# [Work task A]
From the page on Transformer attention, output the part that opens with the words containing "3.1 Basic From" and closes with "of each vector)", copied word for word.
# [Work task B]
Render this sentence from the page on Transformer attention in Spanish: "Each token compares itself to others, resulting in distinct attention weights."
# [Work task C]
Continue the page on Transformer attention from its last sentence onward.

# [Provided passage]
Transformer and Word Embedding

Transformer and Attention

1.Background and motivation

1.1 RNN Limitations

In traditional Recurrent Neural Networks (RNN) or LSTM models, the sequence is processed one token at a time: the $t$ -th token connot be processed until $(t-1)$ -th token is finished. This captures sequential information but leads to 2 major drawbacks:

Non-parallelizable: Slow training speed.
Long-range dependency problem: It becomes difficult for RNNs to propagate information from distant positions in the sequence effectively.

1.2 The Emgergence of the Transformer

In 2017, Vaswani et al. introduced the Transformer architecture in the paper Attention is All You Need, revolutionizing Natural Language Processing (NLP) and deep learning. The key innovation in the Transformer is the Self-Attention Mechanism, which captures dependencies across all positions in a sequence In parallel, without relying on recurrent structures.

2. Fundamentals of Attention

2.1 Concept of Attention

The core idea of Attention is that when the model focuses on a particular target word (or position), it should "attend" to the most relevant parts of the input sequence, assigning higher weights to those relevant elements.

A simple analogy: When we read, we tent to focus more on words or sentences most relevant to the question at hand.

2.2 The introduction of Query, Key， and Value

Practically, each token is projected into three different vector spaces:

Query (Q): "What am I looking for?
Key (K): "What features do I have for retrival?"
Value (V) "What content do I actually carry?"

In Self-Attention, every token in the sequence serves as a Query, Key, Value. Each token compares itself to others, resulting in distinct attention weights.

3. Self-Attention Formula Derivation

3.1 Basic From

The most common form is Scaled Dot-Product Attention. The core formula is:

\text{Attention}(Q,K,V) = \text{softmax}(\frac{Q K^T}{\sqrt{d_k}})V

$Q\in \mathbb{R}^{n \times d_k}$ ：Matrix containing all Query vectors (where $n$ is the sequence length, and $d_k$ is the dimension of each vector)
$K \in \mathbb{R}^{n \times d_k}$ : Matrix containing all Key vectors
$V \in \mathbb{R}^{n \times d_v}$ : Matrix cotaining all Value vectors (often $d_v$ = $d_k$ )
$QK^T \in \mathbb{R} ^{n \times n}$ ： Computes pairwise similarity (dot-product) among tokens.
$\sqrt{d_k}$ : A scaling factor to prevent large dot-product values from destabilizing gradients.

3.2 Step-by-step Derivation

1. Compute similarity scores:

\text{Scores} = QK^T

This step produces the "matching" degree of each token against all others.

# [Data shown]
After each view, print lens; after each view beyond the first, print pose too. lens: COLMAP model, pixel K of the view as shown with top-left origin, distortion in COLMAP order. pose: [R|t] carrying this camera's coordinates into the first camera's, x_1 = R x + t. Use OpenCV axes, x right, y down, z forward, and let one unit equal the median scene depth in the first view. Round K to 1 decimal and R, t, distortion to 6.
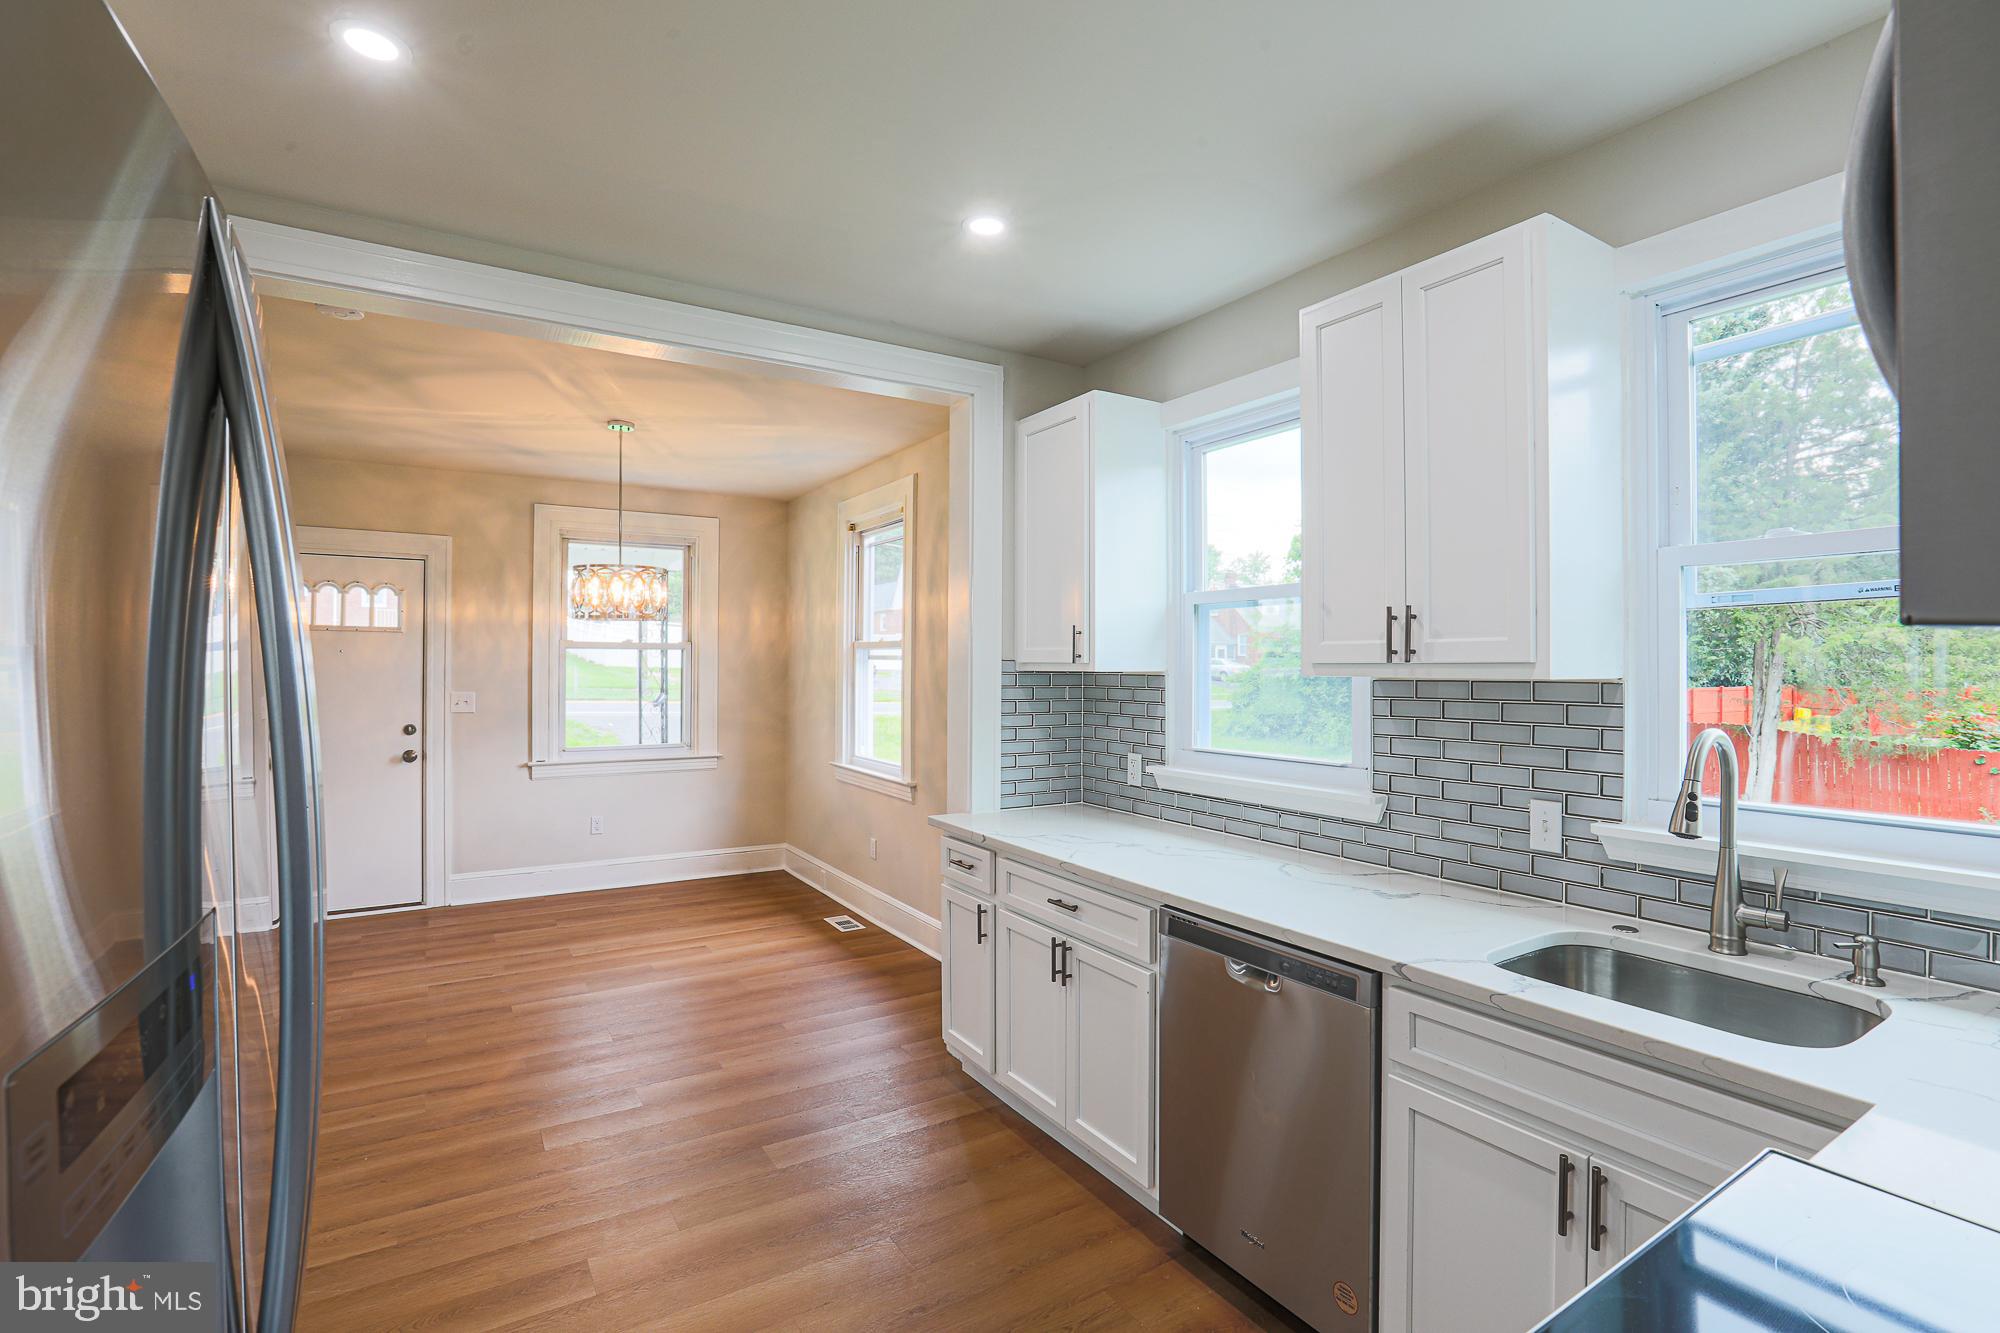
lens RADIAL K [[954.6, 0, 1002.2], [0, 954.6, 667.5], [0, 0, 1]] dist [-0.039821, 0.011637]
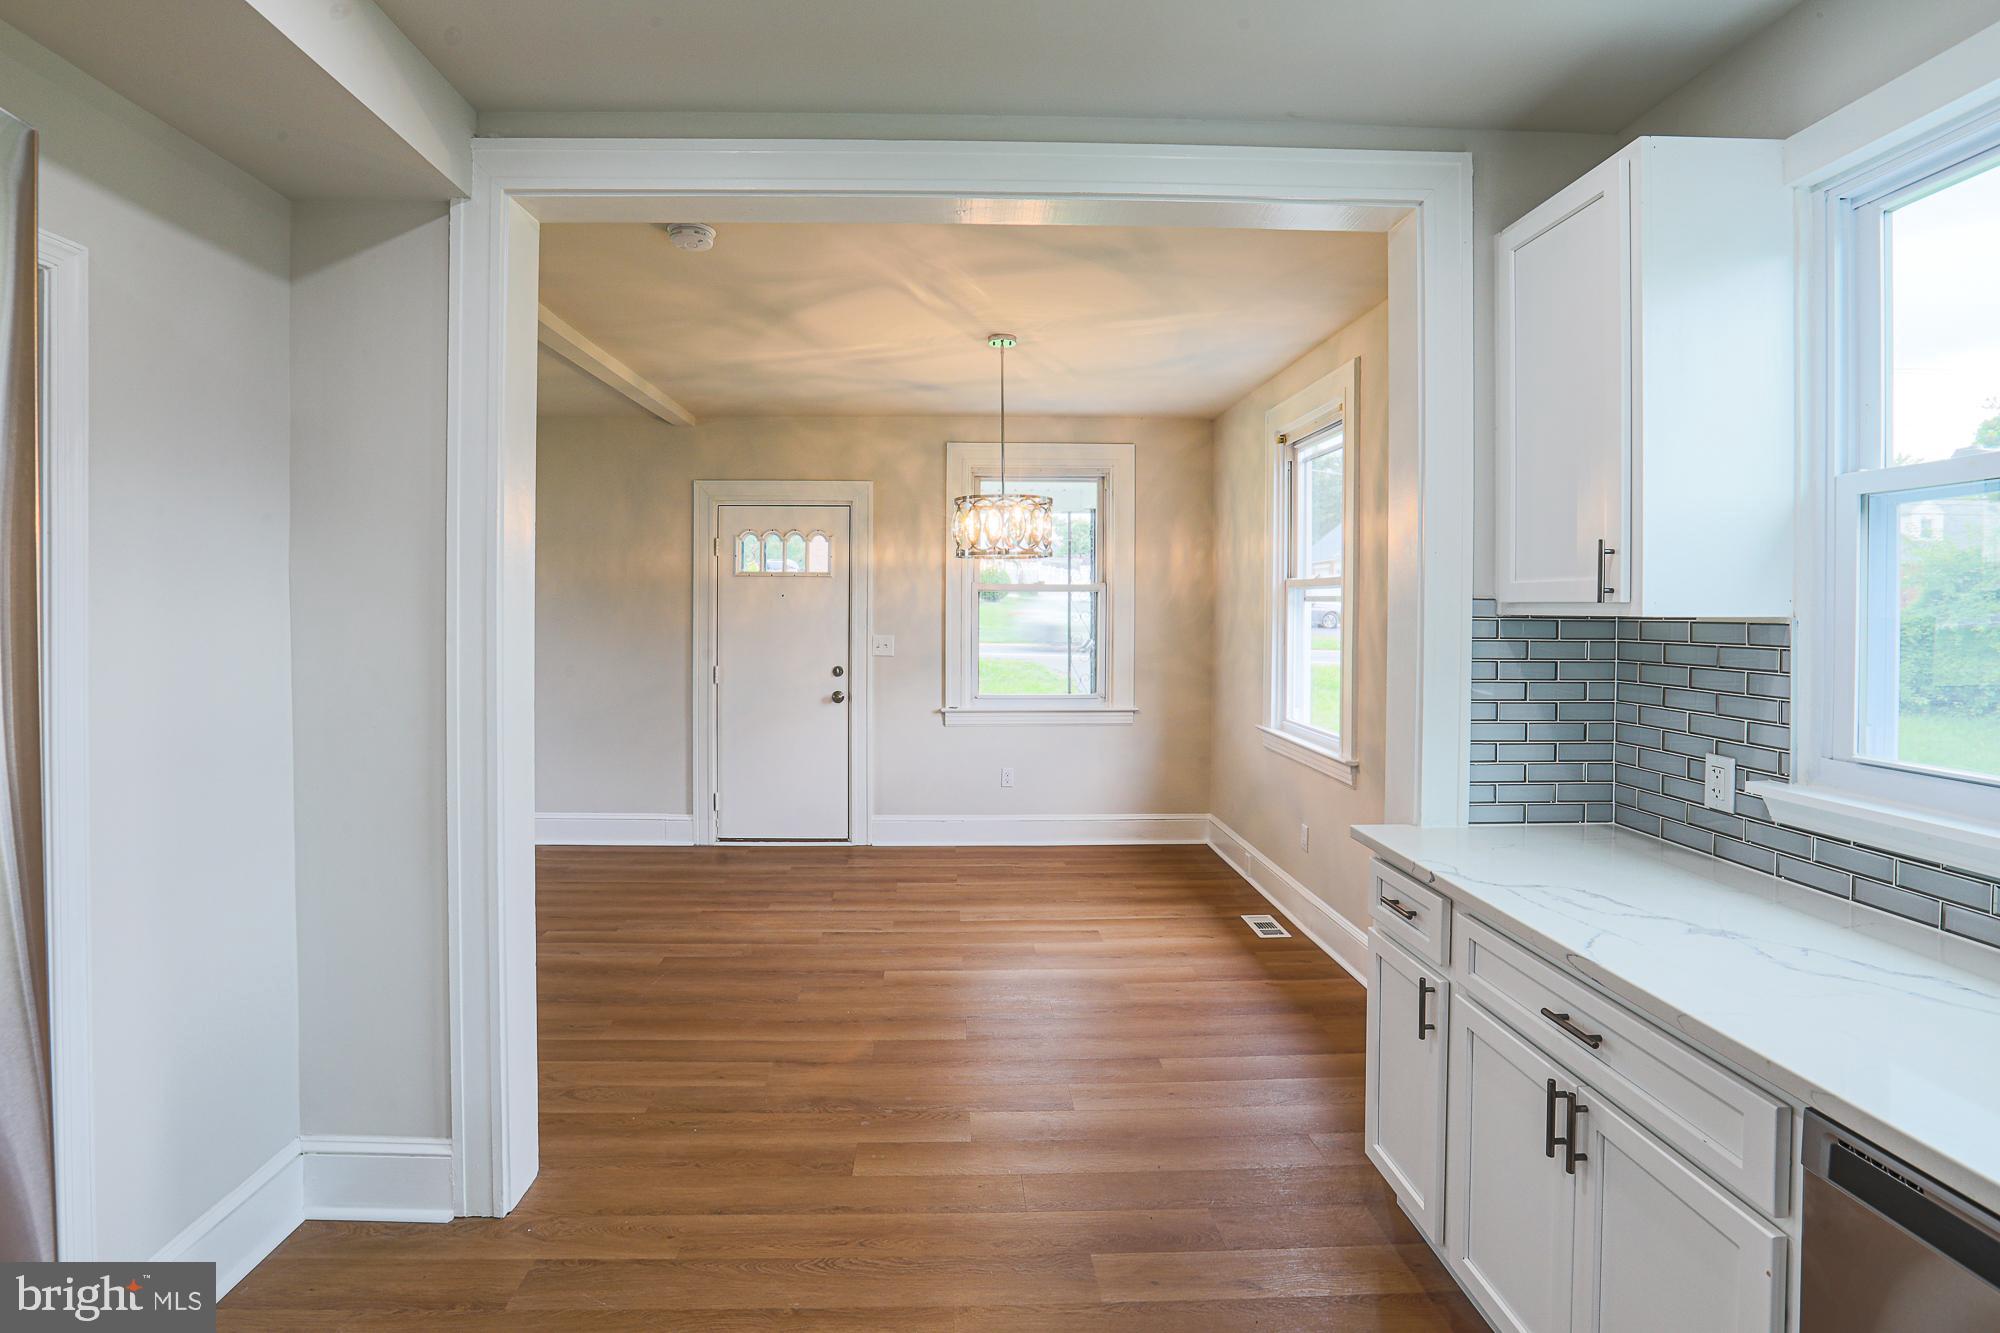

# [Task response A]
3.1 Basic From

The most common form is Scaled Dot-Product Attention. The core formula is:

\text{Attention}(Q,K,V) = \text{softmax}(\frac{Q K^T}{\sqrt{d_k}})V

$Q\in \mathbb{R}^{n \times d_k}$ ：Matrix containing all Query vectors (where $n$ is the sequence length, and $d_k$ is the dimension of each vector)

# [Task response B]
Cada token se compara con los demás, lo que da lugar a pesos de atención distintos.

# [Task response C]
2. Scaling:

\text{ScaledScores} = \frac{\text{Scores}}{\sqrt{d_k}}

Prevents overly large inner product values, ensuringt gradient stability.

4. Mutl-Head Attention

4.1 Why Muti-Head?

Words in a sentence can relate to each other across multiple dimensions (syntax, semantics, context). A Single attention head may struggle to attend to all these facets simultaneously. Hence, Multi-Head Attention is introduced. Multiple heads perform separate projections and attentions in parallel, and their outputs are concatenated and linearly transfromed, capturing richer relationships.

4.2 Multi-Head Formula

Assume we have $h$ attention heads, each with its own projection matrices $W_i^Q$ , $W_i^K$ , $W_i^V$ . The $i$ -th head is computed as:

\text{head}_i = \text{Attention}(QW_I^Q, KW_I^k, VW_i^V)

We then conatenate all $\text{head}_i$ amd multiply by an output projection matrix $W^O$ :

\text{MultiHead}(Q,K,V) = \text{Concat} (\text{head}_1, \dots, \text{head}_h) W^O

5. Transformwer block Structure

6. Word Embedding

6.1 Why Position Emcoding

Self-Attention in a Transformer does not inherently distinguish the positions of tokens in a sequence. Without additional signals, the model cannot tell which token appears first or second. Hence, Postion information must be explictly injected

1. Word Embedding

1.1 Distribution Hypothesis

The distribution hypothesis states, "You shell know a word by the company it keeps." Both locak context (word windows) and document-level co-occurance signal a word's meaning (Firth,1957).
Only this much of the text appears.